Information shown START

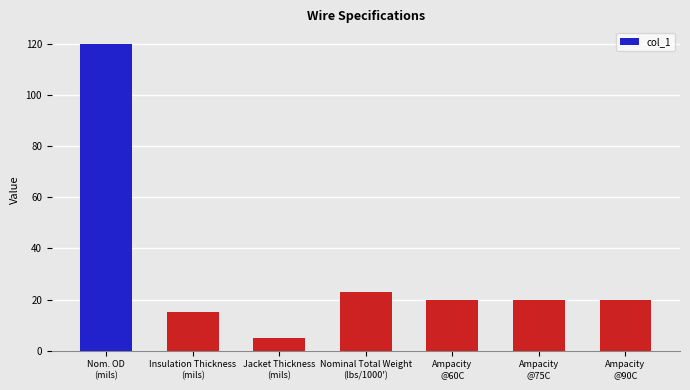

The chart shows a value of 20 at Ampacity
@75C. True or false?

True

Information shown END
Information shown START

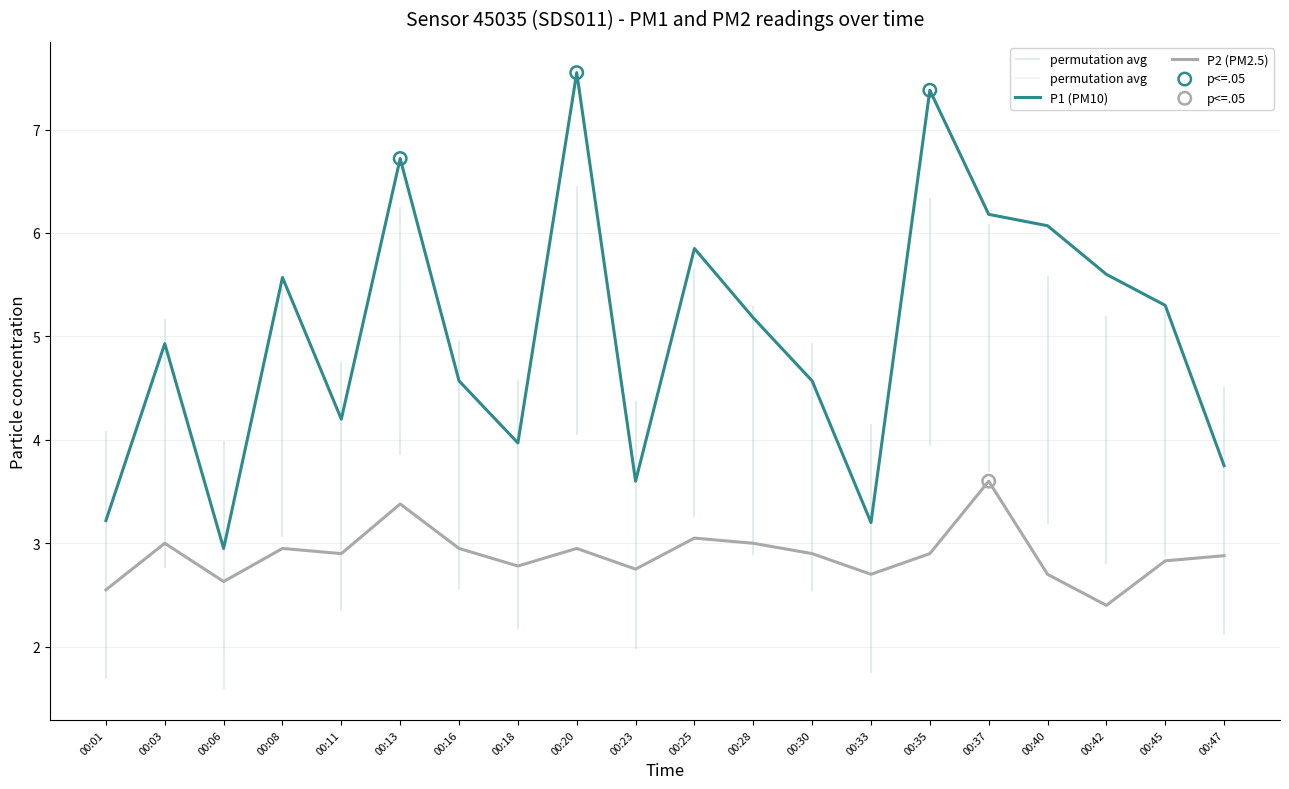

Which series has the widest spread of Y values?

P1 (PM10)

Information shown END

(Task item):
Retype, word for word, the lines of the items that begin with the line containing "The chart shows a value of 20 at Ampacity" and end with the line containing "True or false?", including both of those lines.

(Reply to the task):
The chart shows a value of 20 at Ampacity
@75C. True or false?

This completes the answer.